There’s a big story regarding Tom Cruise’s purported romance with
actress Katie Holmes. But the story isn’t whether the supposed affair
is a crock, and Holmes is Cruise’s beard. The issue is the press’s
suddenly harsh, mocking and critical coverage of Cruise.
In the past, there were few in the media who dared to come right out and suggest that Cruise’s marriage to Nicole Kidman was bogus or that his alleged involvement with Penelope Cruz was inspired by something other than true love. Celebrity reporters hinted these things at times, but they were circumspect in what they said. For the most part, the marriage of Cruise and Kidman was presented straight, so to speak.
This has not been the case with the relationship between Cruise and Katie Holmes. The New York Post’s Kyle Smith, for instance, has done two lengthy feature articles poking fun at the affair. The Daily News gossip writer have likewise questioned the whole thing, as has the Associated Press, Page Six – and almost everyone else asked to report on it. Liz Smith even recently compared Cruise to Noel Coward in respect of the way Coward would often be seen in public with actress Gertrude Lawrence to reassure the public that he was not in his private life what they suspected.
Nor has the skeptical reporting on Cruise been limited to the print media. CNN questioned the seemingly unstaged photo ops Cruise and Homes arranged – as did much of the rest of the electronic media, even including the Today show. One leading newsmagazine actually went so far as to commission a nationwide telephone poll to see if average folks in the heartland were buying the Cruise-Holmes hook-up.
Moreover, when Cruise went on Oprah and said he was in love with Holmes and jumped on a couch to show his enthusiasm for her, the press covered this in terms of the fall-out that this – in their view laughable cover-up – might have on his career and the movie of “War of The Worlds” that he has coming out.
So why is it there has been this abrupt shift in the way that Cruise is being covered? The answer, it seems, lies in Cruise’s change in publicists.

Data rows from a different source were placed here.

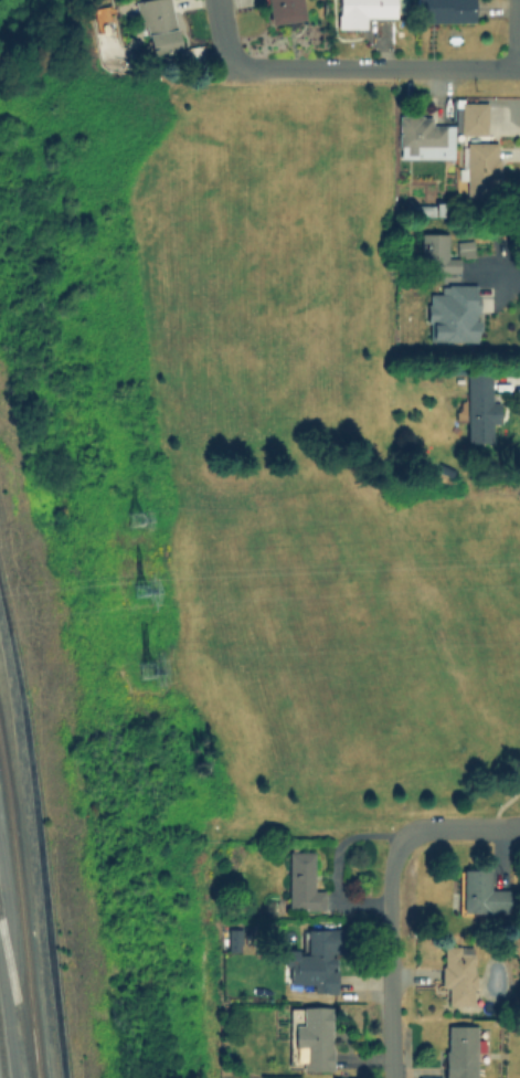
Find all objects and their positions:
building: (443, 9)
building: (282, 10)
building: (360, 11)
building: (156, 26)
road: (219, 33)
road: (519, 34)
road: (372, 68)
building: (471, 117)
building: (422, 137)
building: (480, 167)
building: (435, 251)
building: (450, 312)
building: (478, 407)
park: (285, 476)
power tower: (128, 521)
power tower: (126, 592)
power tower: (138, 678)
road: (459, 826)
building: (301, 882)
building: (478, 891)
railway: (22, 908)
building: (233, 939)
road: (389, 956)
building: (312, 960)
road: (8, 963)
building: (456, 974)
railway: (16, 994)
building: (312, 1035)
building: (458, 1050)
railway: (2, 1057)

From almost the beginning of his screen career, Cruise was repped by Pat Kingsley, head of the super-powerful PMK public relations agency. To get some sense of how rich its client roster is, consider that earlier this year Kingsley fired her subordinate Leslee Dart for not generating enough business. Yet when Dart left this aide took with her a client list which included Ellen Barkin, Ron Howard, Woody Allen, Brian Grazer, Scott Rudin, Conan O’Brien, Jonathan Demme, Mike Nichols, Wes Anderson, Sydney Pollack, Anthony Minghella and Martin Scorsese. Among the clients Dart left behind were Nicole Kidman and Tom Hanks.

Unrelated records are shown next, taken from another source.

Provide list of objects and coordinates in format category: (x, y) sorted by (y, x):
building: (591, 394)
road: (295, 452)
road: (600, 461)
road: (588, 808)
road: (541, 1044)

Name a big star in Hollywood, and it’s a good bet that Kingsley handles them. This makes her a vastly powerful figure in the media. After all, most of the press can’t function without access to these celebrities. The magazines need them for cover photos which boost newsstand circulation sales. The newspapers need them for interviews and features that feed the giant maw of stories going into their daily “Living” sections. And Kingsley is a very tough woman. Writers who wrote critical pieces about her clients or who included material or asked questions about matters considered verboten – like that Arnold Schwarzenegger’s father was a Nazi or that Burt Reynolds beat up both of his ex-wives – are put on a list and denied access to name actors. Kingsley previously killed stories in which reporters planned to ask Jodie Foster about John Hinckley and wouldn’t let Calista Flockhart on the Today show when its producers refused to promise not to ask Flockhart about her weight. Further, reporters who cause trouble are not only refused the chance to do major interviews. They are also denied admission to many major industry events like movie screenings and press conferences. In effect, their careers are ruined.

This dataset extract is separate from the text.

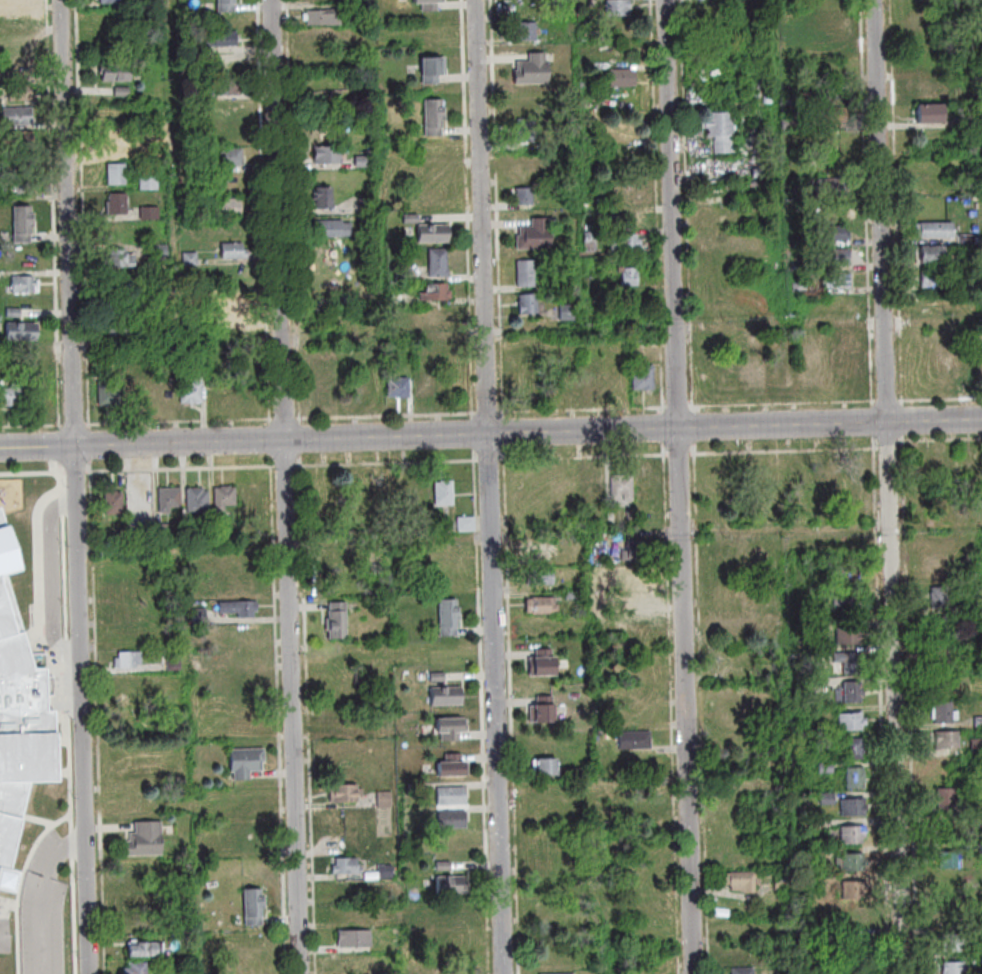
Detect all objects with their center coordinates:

Ironically, attempts to fight this blacklist are thwarted by anti-trust regulations. When a group of West Coast magazine editors led by former People editor Lanny Jones tried to organize to break the blacklist they were told by in-house legal counsel at their respective companies that they would be in violation of the Sherman anti-trust act.
And guess what? Last year Cruise fired Kingsley and replaced her with Lee Anne Devette. In addition to being his sister, Devette is a fellow member of Scientology. Her sole client appears to be Cruise. In other words, reporters are no longer at risk of being blacklisted for attacking Cruise. In fact, bitter as Kingsley likely feels about Cruise’s dismissal of her, she may well be looking favorably on the ruination of his reputation. In short, Cruise’s decision was only a step shy of career suicide. So the real issue isn’t the press’s nasty – but seemingly truthful – coverage of his latest “romance”. Rather, it’s that the “independence” they’re showing now is the same courage you show as a twelve-year old when you punch your eight-year old cousin in the head.